Description
In this altarpiece, Christ places a crown upon the head of his kneeling mother, the Virgin Mary, an act symbolic of their status as King and Queen of Heaven. The golden circle surrounding the two has been engraved with different designs representing the music of the heavenly spheres (the movement of the planets was believed to produce harmonies that could not be heard by humans). Around the circle is a host of worshiping angels; below are (from left to right) Saints John the Baptist, Augustine, his mother Monica, and Nicholas of Bari. At the bottom of the panel two angels adore a painted tabernacle depicting the Crucifixion. This section was cut and hinged to provide a recess in the altarpiece that may have housed the consecrated Host for use in the Mass.

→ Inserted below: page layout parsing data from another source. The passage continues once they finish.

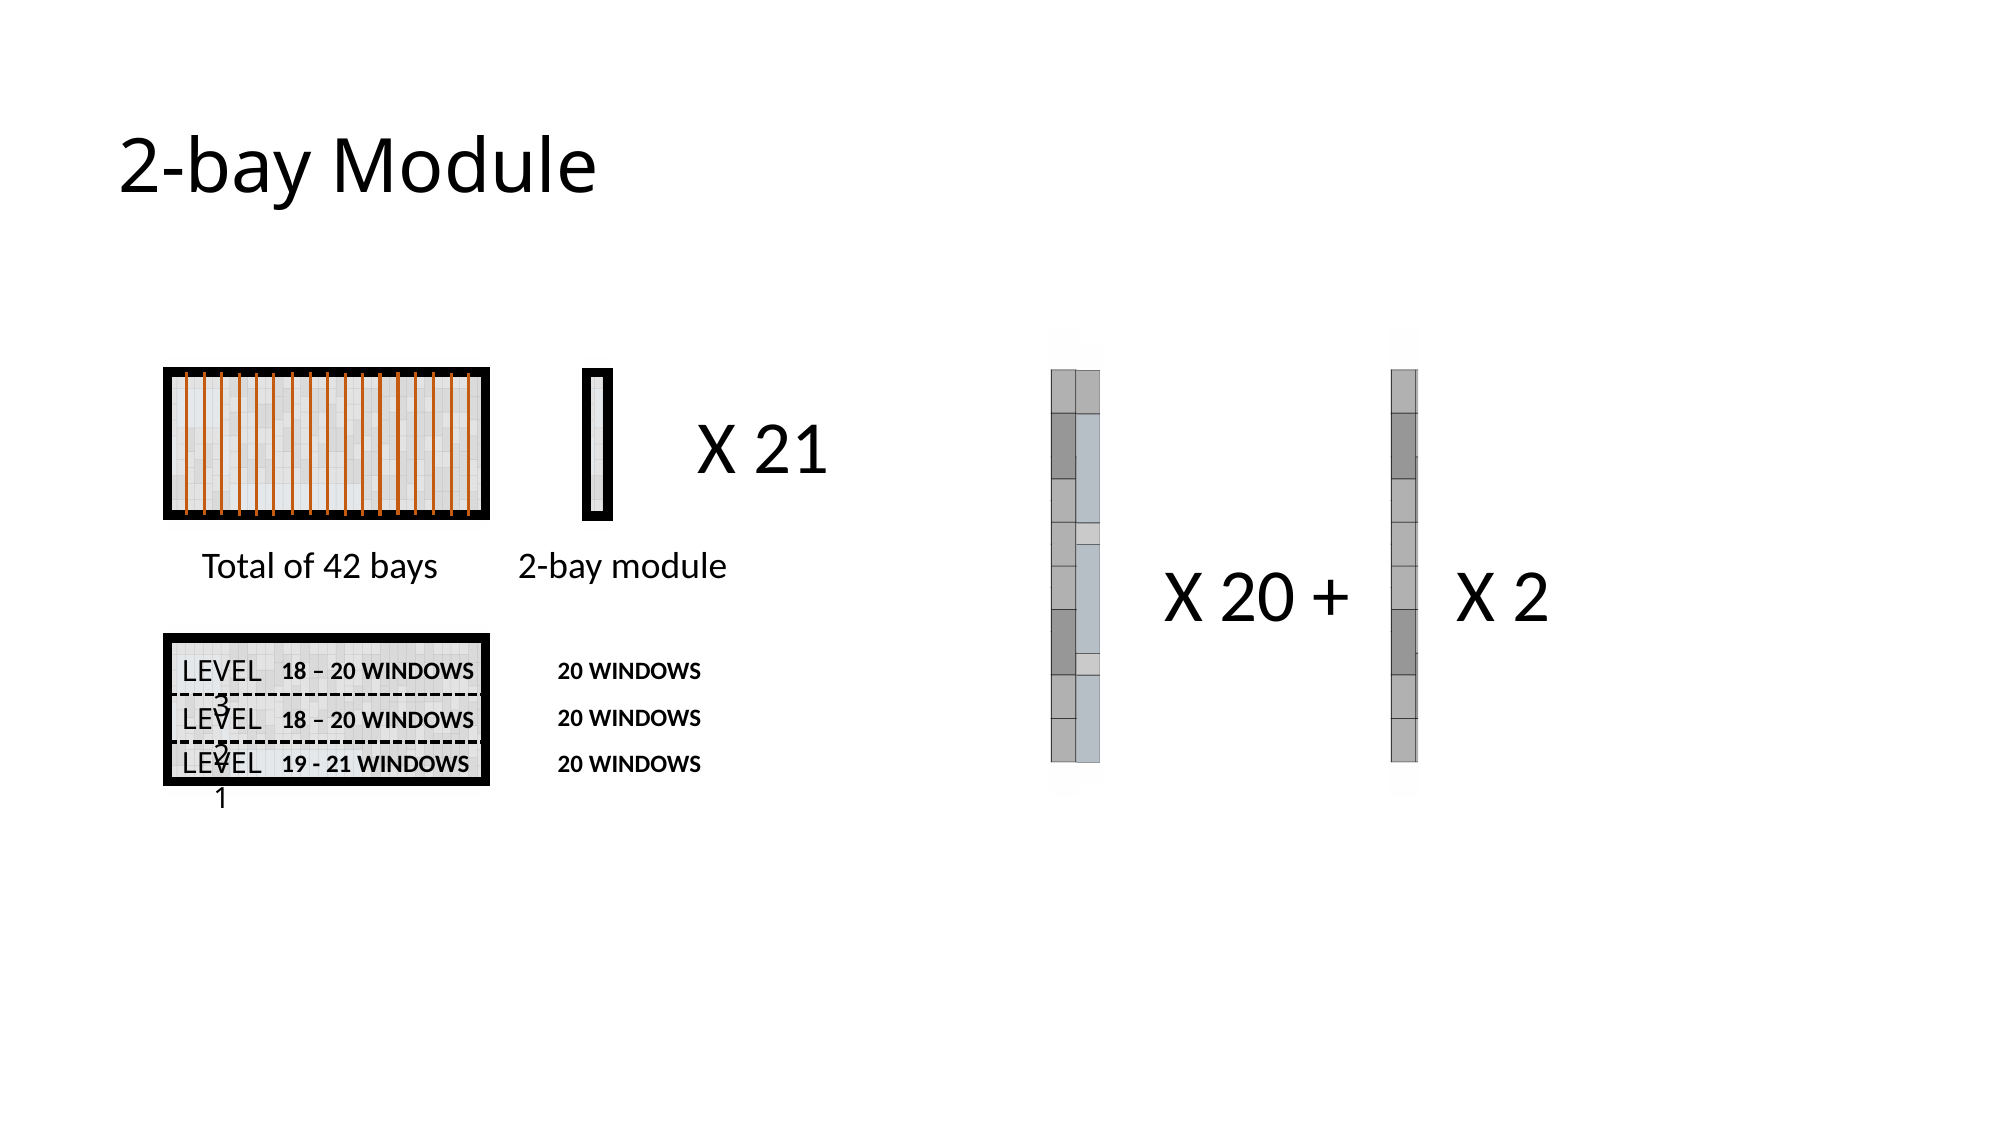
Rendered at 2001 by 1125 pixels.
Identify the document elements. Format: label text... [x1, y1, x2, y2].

picture [167, 743, 486, 797]
picture [1050, 328, 1102, 797]
text_box X 20 + [1149, 538, 1390, 644]
text_box 20 WINDOWS [542, 646, 769, 692]
picture [167, 695, 486, 741]
text_box X 2 [1441, 538, 1613, 644]
picture [167, 623, 486, 694]
text_box LEVEL 2 [156, 693, 167, 737]
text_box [186, 371, 469, 516]
text_box LEVEL 1 [156, 737, 288, 823]
text_box X 21 [682, 390, 854, 496]
text_box LEVEL 3 [156, 644, 167, 693]
picture [1390, 328, 1419, 797]
title 2-bay Module [103, 59, 1897, 278]
picture [167, 357, 486, 531]
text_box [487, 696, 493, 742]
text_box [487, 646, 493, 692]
text_box 20 WINDOWS [543, 740, 763, 786]
text_box 20 WINDOWS [542, 694, 769, 740]
text_box 2-bay module [503, 534, 748, 594]
picture [584, 357, 611, 531]
text_box Total of 42 bays [187, 534, 469, 594]
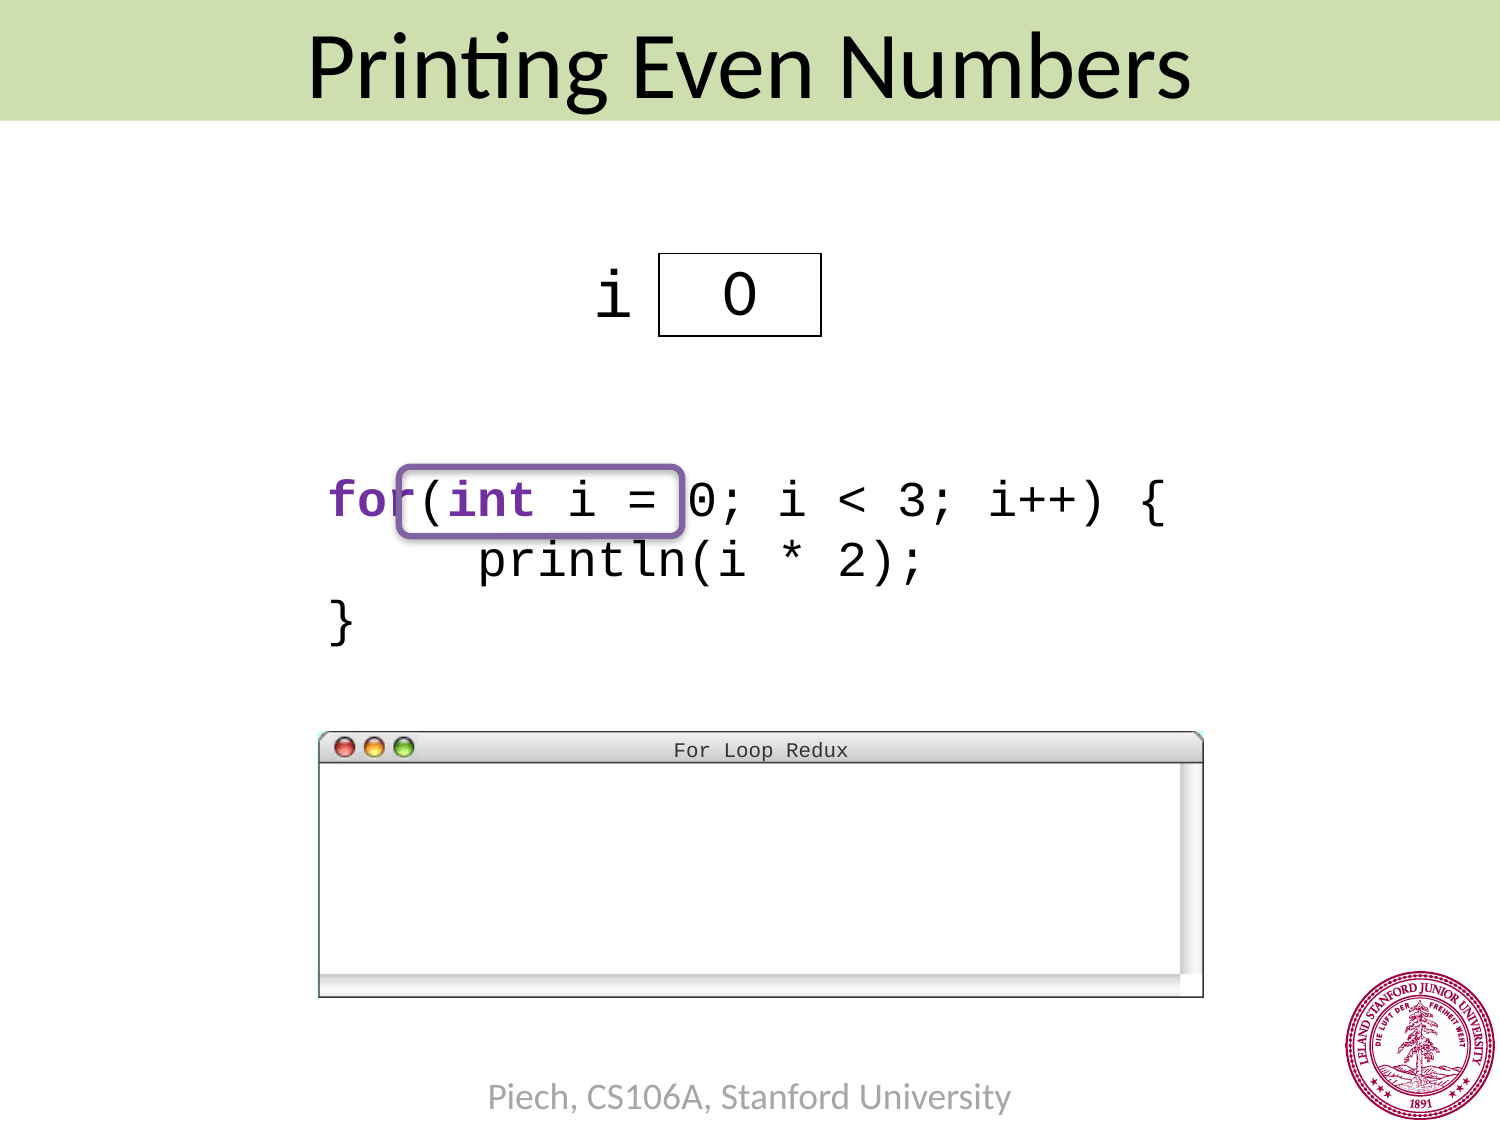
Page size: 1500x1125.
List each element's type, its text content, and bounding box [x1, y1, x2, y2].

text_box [317, 728, 1205, 998]
text_box Printing Even Numbers [0, 0, 1500, 121]
text_box for(int i = 0; i < 3; i++) { println(i * 2); } [162, 398, 1182, 714]
text_box [398, 465, 684, 537]
picture [1345, 971, 1495, 1120]
text_box i [578, 243, 649, 338]
text_box 0 [658, 253, 822, 337]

Neri di Bicci operated one of the most successful workshops in Renaissance Florence. He inherited his enterprise from his father, Bicci di Lorenzo (1373-1452), and grandfather, Lorenzo di Bicci (ca. 1350-1427), and recorded all of the workshop’s activities in a diary called the “Ricordanze.” This diary miraculously survives for the years between 1453 and 1475 and provides a remarkable glimpse into the world of a typical Renaissance workshop. Since this painting is not mentioned in the diary it presumably dates after 1475. The composition is close to another "Coronation of the Virgin" by artist in the church of San Giovannino dei Cavalieri in Florence, documented to 1488.